[[ Reading text, beginning ]]
Reference is made to the FIGURE. The initial hydrocarbon stream 10 is optionally introduced into a prewash unit 14 to remove hydrogen sulfide. Several different types of prewash units 14 can be used, including caustic washing, amine treatment, and sodium carbonate treatment units. In an exemplary embodiment, the prewash unit 14 mixes the initial hydrocarbon stream 10 with a fresh prewash stream 16, where the fresh prewash stream 16 is an aqueous caustic (e.g., sodium hydroxide) solution at a concentration of from about 5 weight percent (wt. %) to about 15 wt. % caustic in water. The caustic reacts with the hydrogen sulfide to produce a spent prewash stream 20 that includes sodium hydrosulfide and sodium sulfide, both of which are soluble in water. A hydrocarbon feed stream 18 containing hydrocarbons and some mercaptans exits the prewash unit 14, and the spent prewash stream 20 containing the prewash material and reaction products, such as caustic and sodium hydrosulfide, also exits the prewash unit 14. The caustic in the prewash unit 14 may be recycled and gradually discharged and replaced with fresh caustic. Operating conditions for the prewash unit 14 are variable, but typically include ambient temperatures and pressures sufficient to keep the initial hydrocarbon stream 10 liquid. For example, temperatures from about 10 degrees centigrade (° C.) to about 60° C., and more typically from about 30 to about 50° C. and pressures ranging from about 5 bars to about 30 bars can be used. In alternate embodiments, the hydrocarbon feed stream 18 includes very little or no hydrogen sulfide, so no prewash unit 14 is needed or used and the hydrocarbon feed stream 18 is charged directly into an extractor 22 of the sulfur compound removal unit 12, as described below.

In one embodiment, the hydrocarbon feed stream 18 is treated in the extractor 22 to remove any remaining mercaptans by reacting them with caustic to produce mercaptan salts. The prewash unit 14, if present, is fluidly coupled to the extractor 22. The hydrocarbon feed stream 18 and a basic aqueous solution 24 are charged into the extractor 22, where the hydrocarbon feed stream 18 and the basic aqueous solution 24 are in the liquid phase. The basic aqueous solution 24 may be a solution of caustic and water in some embodiments, but it can also be an aqueous ammonia solution or other basic aqueous solutions. In an exemplary embodiment, the basic aqueous solution 24 is charged near the top of the extractor 22, such as within the top third of the extractor 22, and the hydrocarbon feed stream 18 is charged near the bottom of the extractor 22, such as in the bottom third of the extractor 22. The basic aqueous solution 24 intimately contacts the hydrocarbon feed stream 18 in the extractor 22, and the mercaptans in the hydrocarbon feed stream 18 are reacted to form mercaptan salts. A sweetened hydrocarbon stream 26 exits the extractor 22, where the concentration of sulfur containing compounds is lower in the sweetened hydrocarbon stream 26 than in the hydrocarbon feed stream 18. In some embodiments, the concentration of sulfur containing compounds in the sweetened hydrocarbon stream 26 is about 10 parts per million by volume or less, and the concentration of sulfur containing compounds in the hydrocarbon feed stream 18 may be about 2 percent by volume or more. The sweetened hydrocarbon stream 26 may then be used or further processed.
[[ Reading text, end ]]
[[ Entries supplied, beginning ]]
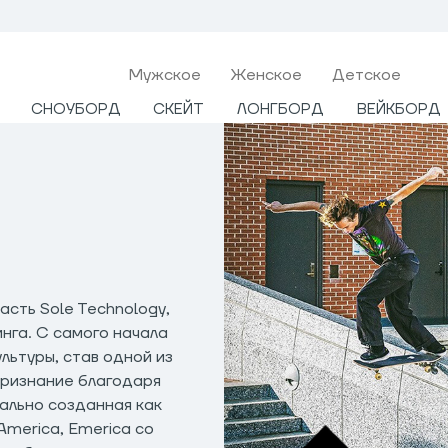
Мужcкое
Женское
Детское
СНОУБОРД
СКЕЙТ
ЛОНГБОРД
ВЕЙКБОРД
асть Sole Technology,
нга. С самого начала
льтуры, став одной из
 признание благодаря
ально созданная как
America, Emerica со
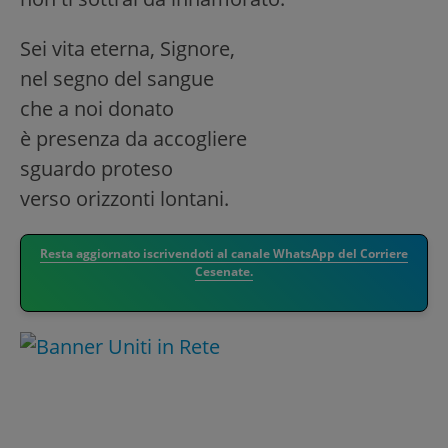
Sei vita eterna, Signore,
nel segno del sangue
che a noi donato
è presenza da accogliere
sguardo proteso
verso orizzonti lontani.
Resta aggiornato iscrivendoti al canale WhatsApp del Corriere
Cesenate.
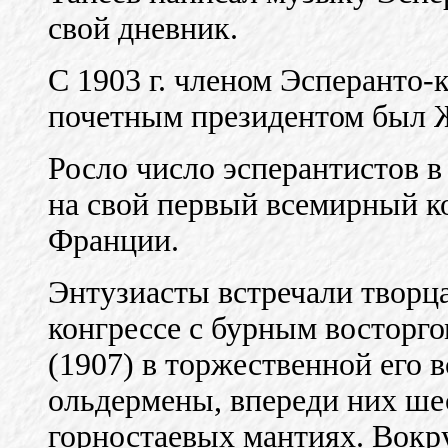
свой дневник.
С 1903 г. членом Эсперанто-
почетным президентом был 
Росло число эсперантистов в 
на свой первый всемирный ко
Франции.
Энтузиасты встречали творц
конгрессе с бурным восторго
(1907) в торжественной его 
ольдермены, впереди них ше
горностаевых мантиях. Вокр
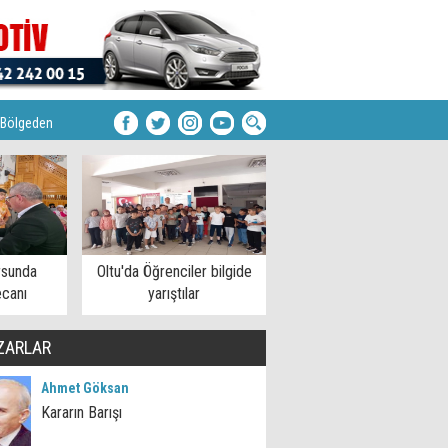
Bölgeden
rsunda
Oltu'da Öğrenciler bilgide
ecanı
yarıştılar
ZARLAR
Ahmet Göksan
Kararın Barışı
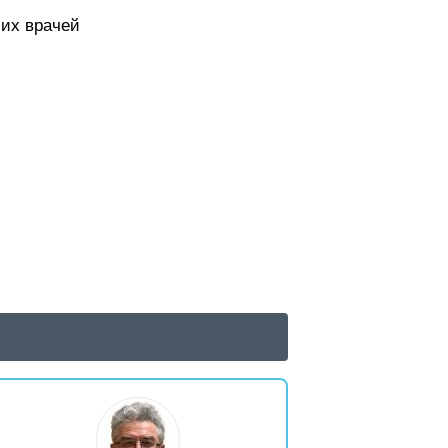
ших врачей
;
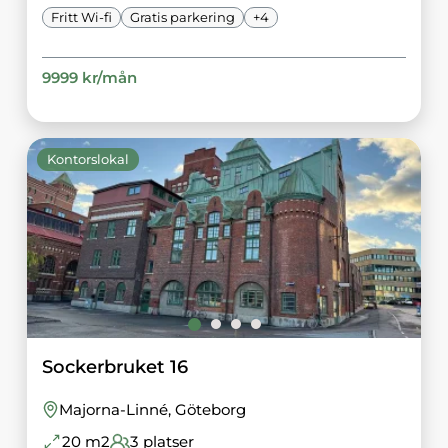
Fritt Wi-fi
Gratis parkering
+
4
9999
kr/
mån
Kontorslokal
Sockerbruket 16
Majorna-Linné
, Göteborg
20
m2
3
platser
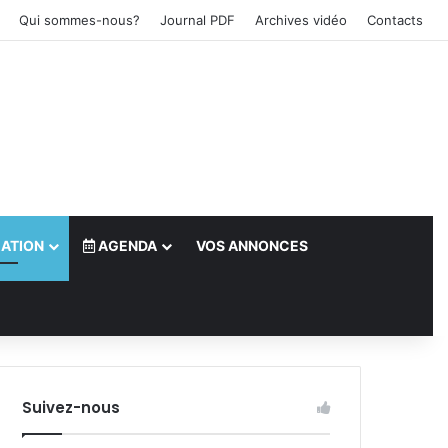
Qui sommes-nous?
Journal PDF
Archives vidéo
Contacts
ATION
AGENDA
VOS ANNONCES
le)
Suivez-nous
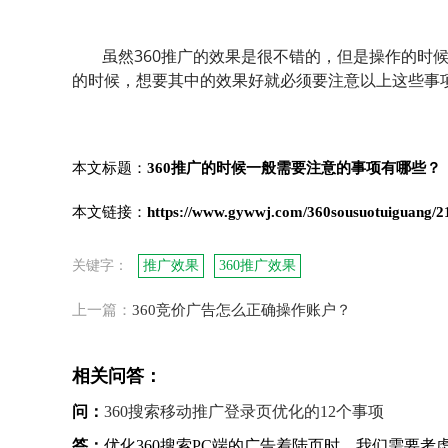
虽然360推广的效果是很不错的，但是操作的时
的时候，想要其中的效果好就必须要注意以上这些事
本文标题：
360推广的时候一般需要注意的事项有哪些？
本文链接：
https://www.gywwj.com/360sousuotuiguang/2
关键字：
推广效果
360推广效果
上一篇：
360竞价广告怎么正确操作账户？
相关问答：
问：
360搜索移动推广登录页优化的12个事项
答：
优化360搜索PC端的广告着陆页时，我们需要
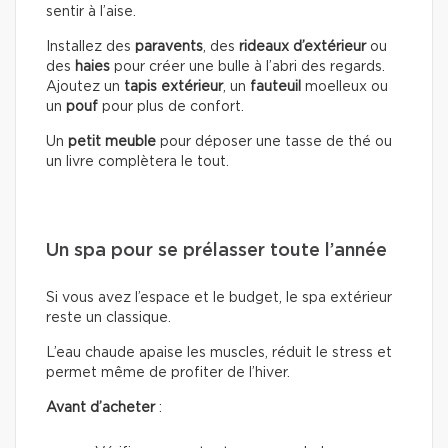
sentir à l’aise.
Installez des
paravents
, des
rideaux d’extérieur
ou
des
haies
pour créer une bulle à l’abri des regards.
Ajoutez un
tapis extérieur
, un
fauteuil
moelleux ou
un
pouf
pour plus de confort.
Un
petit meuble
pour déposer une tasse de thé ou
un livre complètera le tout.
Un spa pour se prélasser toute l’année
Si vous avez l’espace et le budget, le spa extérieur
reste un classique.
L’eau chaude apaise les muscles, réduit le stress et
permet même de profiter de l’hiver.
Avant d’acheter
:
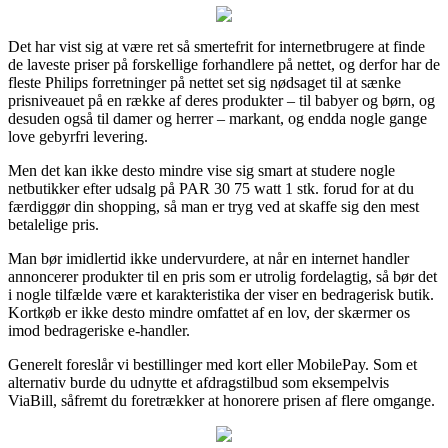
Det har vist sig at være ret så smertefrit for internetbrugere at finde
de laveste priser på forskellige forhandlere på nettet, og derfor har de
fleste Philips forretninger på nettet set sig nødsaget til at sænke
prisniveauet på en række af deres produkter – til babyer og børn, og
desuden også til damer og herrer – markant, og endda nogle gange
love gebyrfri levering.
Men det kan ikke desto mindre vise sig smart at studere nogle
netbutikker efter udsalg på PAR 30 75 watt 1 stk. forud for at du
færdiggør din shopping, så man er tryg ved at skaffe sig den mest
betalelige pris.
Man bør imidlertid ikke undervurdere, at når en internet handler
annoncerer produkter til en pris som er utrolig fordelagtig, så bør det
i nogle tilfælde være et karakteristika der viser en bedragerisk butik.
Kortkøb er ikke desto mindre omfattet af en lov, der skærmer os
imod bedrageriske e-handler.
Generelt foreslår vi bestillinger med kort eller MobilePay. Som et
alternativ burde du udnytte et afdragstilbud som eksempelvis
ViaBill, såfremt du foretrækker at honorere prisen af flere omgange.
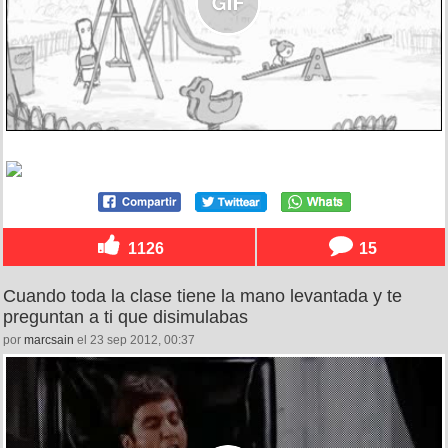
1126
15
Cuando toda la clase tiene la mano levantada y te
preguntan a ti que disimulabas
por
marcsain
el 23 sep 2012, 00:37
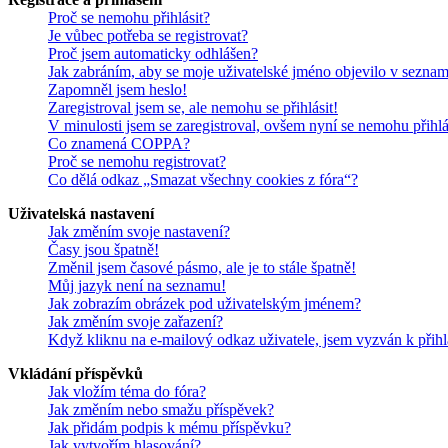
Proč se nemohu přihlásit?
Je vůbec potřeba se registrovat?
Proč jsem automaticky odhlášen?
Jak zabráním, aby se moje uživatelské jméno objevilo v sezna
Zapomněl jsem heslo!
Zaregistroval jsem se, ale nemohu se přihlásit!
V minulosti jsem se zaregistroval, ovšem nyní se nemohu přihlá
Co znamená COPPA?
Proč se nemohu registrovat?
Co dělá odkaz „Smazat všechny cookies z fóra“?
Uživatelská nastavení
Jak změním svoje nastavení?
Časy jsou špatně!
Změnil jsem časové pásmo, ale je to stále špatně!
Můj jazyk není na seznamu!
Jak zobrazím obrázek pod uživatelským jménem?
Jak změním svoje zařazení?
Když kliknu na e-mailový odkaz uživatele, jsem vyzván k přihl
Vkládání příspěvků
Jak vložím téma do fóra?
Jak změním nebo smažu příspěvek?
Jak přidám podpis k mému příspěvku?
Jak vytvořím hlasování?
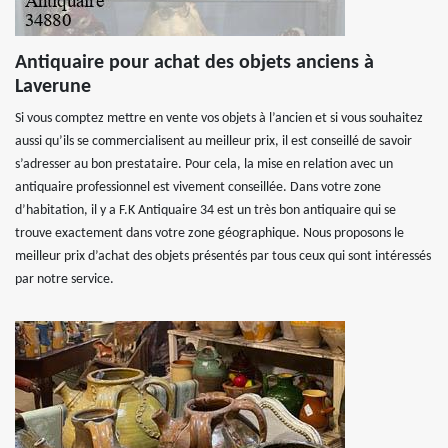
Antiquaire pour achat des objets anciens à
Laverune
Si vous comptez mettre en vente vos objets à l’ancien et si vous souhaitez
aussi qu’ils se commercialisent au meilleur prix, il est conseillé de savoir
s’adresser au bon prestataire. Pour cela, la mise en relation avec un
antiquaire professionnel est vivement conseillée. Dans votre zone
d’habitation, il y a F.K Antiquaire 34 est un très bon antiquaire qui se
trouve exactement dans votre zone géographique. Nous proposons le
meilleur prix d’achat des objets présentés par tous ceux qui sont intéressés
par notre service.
[[ Entries supplied, end ]]
Rewrite the paragraph beginning "In one embodiment, the hydrocarbon feed stream 18" from the passage on sulfur removal from hydrocarbons as a concise bulleted list, retaining its main facts.

- In the extractor 22, the hydrocarbon feed stream 18 is treated to remove remaining mercaptans by reacting them with caustic to form mercaptan salts.
- The prewash unit 14, if present, is fluidly coupled to the extractor 22.
- The hydrocarbon feed stream 18 and a basic aqueous solution 24 are both charged into the extractor 22 in the liquid phase.
- The basic aqueous solution 24 may be caustic and water, aqueous ammonia, or another basic aqueous solution.
- In an exemplary embodiment, the basic aqueous solution 24 enters near the top of the extractor 22 (such as the top third), and the hydrocarbon feed stream 18 enters near the bottom (such as the bottom third).
- The two streams come into intimate contact, and the mercaptans react to form mercaptan salts.
- A sweetened hydrocarbon stream 26 exits with a lower concentration of sulfur-containing compounds than the feed: in some embodiments, about 10 parts per million by volume or less, compared with about 2 percent by volume or more in the feed.
- The sweetened hydrocarbon stream 26 may then be used or processed further.